В частности, в цифровую/финансовую экономику, в информационно-коммуникационную среду, в управленческую, интеллектуальную и образовательную деятельность (правда, прочитанную во многом в обновленном формате), наконец, в массовую культуру. Этот достаточно эклектичный и взрывчатый «коктейль Голливуда и Гейтса» постепенно набирал очки и начинал осознаваться как единый социальный текст, причем текст, все более утверждавшийся в актуальной реальности, настойчиво заявляя о своих правах на нее, занимая в ней доминантные позиции. Сейчас, пожалуй, психологически затруднительно, если вообще возможно, полноценно и адекватно восстановить в памяти прежнюю шкалу оценок/стереотипов, господствовавших в обществе до пересечения данного Рубикона, хотя отделяют нас от того времени лишь считанные десятилетия.

○ ○ ○ ○ ○

ЗАДАНИЕ 1 => Воспроизведите из фрагмента о «коктейле Голливуда и Гейтса» всё, начиная со слов «В частности, в» и вплоть до слов «лишь считанные десятилетия.».
ЗАДАНИЕ 2 =>
Ответьте, пожалуйста, на вопросы по фрагменту о «коктейле Голливуда и Гейтса»:
(a) Какими двумя прилагательными охарактеризован «коктейль Голливуда и Гейтса»?
(b) Как постепенно начинал осознаваться этот «коктейль»?
(c) Что отделяет нас от времени до пересечения данного Рубикона?
ЗАДАНИЕ 3 => Продолжите фрагмент о «коктейле Голливуда и Гейтса», начав сразу после его последнего предложения.

○ ○ ○ ○ ○

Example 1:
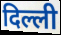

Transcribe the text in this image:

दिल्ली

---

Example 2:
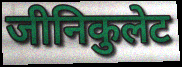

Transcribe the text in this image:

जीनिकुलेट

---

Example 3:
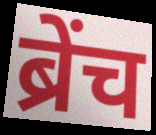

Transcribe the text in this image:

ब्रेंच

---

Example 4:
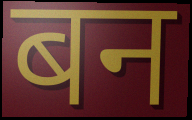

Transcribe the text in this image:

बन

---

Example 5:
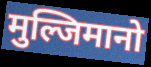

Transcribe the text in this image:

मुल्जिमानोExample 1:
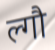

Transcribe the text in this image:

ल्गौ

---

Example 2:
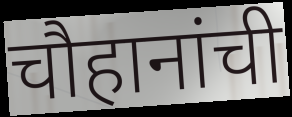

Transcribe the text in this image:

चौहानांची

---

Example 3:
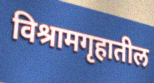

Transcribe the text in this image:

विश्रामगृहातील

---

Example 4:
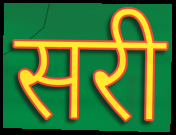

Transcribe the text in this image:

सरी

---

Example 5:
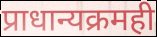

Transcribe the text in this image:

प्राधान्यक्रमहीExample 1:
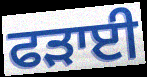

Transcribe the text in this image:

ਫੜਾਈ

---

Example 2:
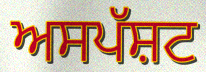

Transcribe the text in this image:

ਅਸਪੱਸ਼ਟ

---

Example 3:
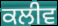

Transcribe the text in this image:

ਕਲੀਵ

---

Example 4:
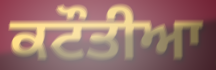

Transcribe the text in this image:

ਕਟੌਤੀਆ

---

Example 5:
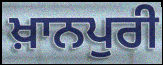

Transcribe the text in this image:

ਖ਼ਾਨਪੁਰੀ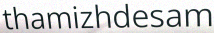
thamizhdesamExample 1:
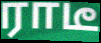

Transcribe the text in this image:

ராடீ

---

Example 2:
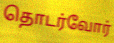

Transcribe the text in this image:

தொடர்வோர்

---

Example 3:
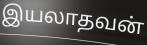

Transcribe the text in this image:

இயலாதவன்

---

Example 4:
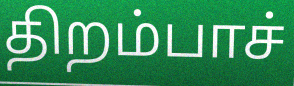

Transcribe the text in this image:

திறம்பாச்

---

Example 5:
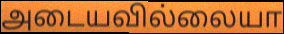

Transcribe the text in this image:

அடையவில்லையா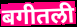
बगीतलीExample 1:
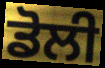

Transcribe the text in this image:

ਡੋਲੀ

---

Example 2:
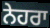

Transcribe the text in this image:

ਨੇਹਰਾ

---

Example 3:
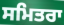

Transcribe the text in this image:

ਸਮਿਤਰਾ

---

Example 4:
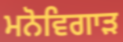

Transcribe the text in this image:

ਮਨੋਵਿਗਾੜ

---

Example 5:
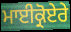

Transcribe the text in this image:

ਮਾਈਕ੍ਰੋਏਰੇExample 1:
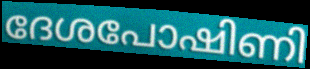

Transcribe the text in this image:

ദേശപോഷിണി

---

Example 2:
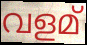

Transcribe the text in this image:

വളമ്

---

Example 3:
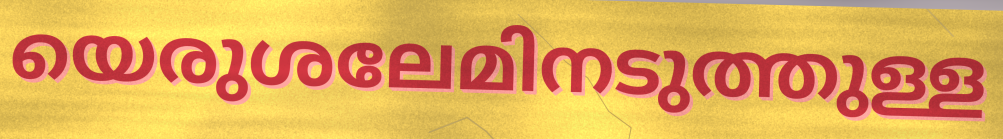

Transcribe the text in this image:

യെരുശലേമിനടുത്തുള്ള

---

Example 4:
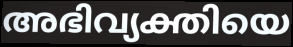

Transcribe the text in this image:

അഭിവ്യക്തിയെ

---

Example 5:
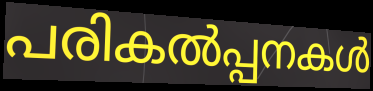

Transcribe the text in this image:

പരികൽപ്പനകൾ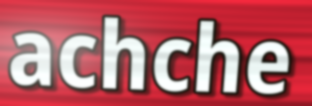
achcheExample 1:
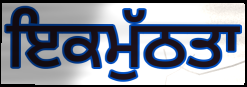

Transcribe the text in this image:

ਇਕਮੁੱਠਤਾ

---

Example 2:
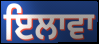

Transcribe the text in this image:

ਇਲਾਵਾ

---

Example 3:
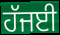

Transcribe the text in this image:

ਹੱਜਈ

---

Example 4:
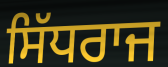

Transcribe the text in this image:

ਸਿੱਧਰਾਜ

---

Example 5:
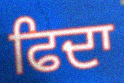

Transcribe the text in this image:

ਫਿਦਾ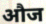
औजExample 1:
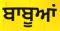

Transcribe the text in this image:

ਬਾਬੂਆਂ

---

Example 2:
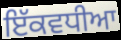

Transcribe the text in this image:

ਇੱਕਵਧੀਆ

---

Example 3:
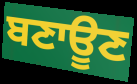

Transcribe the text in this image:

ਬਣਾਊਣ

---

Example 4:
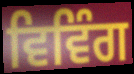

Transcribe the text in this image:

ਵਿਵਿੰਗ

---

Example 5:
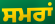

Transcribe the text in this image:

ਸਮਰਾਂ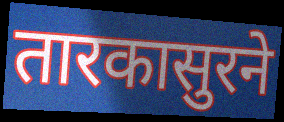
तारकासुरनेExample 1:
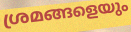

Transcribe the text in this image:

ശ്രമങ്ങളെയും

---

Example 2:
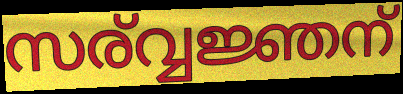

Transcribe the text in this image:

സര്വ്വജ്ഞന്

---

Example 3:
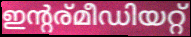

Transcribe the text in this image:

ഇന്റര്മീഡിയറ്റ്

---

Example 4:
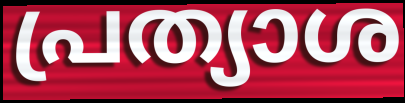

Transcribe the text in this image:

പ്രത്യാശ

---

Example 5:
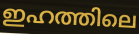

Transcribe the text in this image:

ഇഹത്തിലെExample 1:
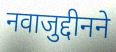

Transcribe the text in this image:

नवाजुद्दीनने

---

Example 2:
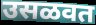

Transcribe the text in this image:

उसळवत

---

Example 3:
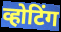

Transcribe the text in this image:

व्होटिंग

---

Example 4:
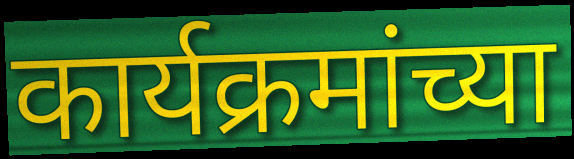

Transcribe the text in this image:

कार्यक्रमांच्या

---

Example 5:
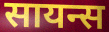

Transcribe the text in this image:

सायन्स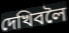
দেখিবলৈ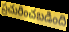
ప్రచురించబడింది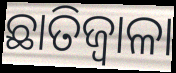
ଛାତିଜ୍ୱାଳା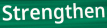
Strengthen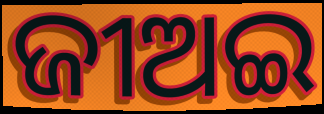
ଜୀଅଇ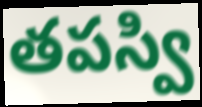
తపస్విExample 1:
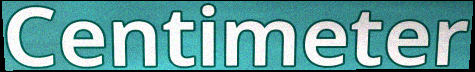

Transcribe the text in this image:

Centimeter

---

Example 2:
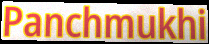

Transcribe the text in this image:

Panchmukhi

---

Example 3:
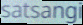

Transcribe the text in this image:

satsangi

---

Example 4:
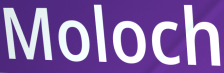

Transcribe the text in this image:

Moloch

○ ○ ○ ○ ○

ПРАВИЛЬНЫЙ ОТВЕТ 1 =>
В частности, в цифровую/финансовую экономику, в информационно-коммуникационную среду, в управленческую, интеллектуальную и образовательную деятельность (правда, прочитанную во многом в обновленном формате), наконец, в массовую культуру. Этот достаточно эклектичный и взрывчатый «коктейль Голливуда и Гейтса» постепенно набирал очки и начинал осознаваться как единый социальный текст, причем текст, все более утверждавшийся в актуальной реальности, настойчиво заявляя о своих правах на нее, занимая в ней доминантные позиции. Сейчас, пожалуй, психологически затруднительно, если вообще возможно, полноценно и адекватно восстановить в памяти прежнюю шкалу оценок/стереотипов, господствовавших в обществе до пересечения данного Рубикона, хотя отделяют нас от того времени лишь считанные десятилетия.

ПРАВИЛЬНЫЙ ОТВЕТ 2 =>
(a) Эклектичный и взрывчатый.
(b) Как единый социальный текст.
(c) Лишь считанные десятилетия.

ПРАВИЛЬНЫЙ ОТВЕТ 3 =>
Реализация обновленного стиля власти, акцентировавшего управление публичными образами и стереотипами, социальной семантикой и траекторией будущего, всей просторностью нематериальных активов и соответствующей инфраструктурой общества; власти, стремящейся овладеть способностью к принятию эффективных решений и осуществлению осмысленных действий в условиях длительной нестабильности и неопределенности, – все это оказалось возможным и востребованным именно в среде, обладающей комплексом могучих постиндустриальных механизмов, гибких, креативных социальных технологий и проявляющей склонность к активному представлению будущего.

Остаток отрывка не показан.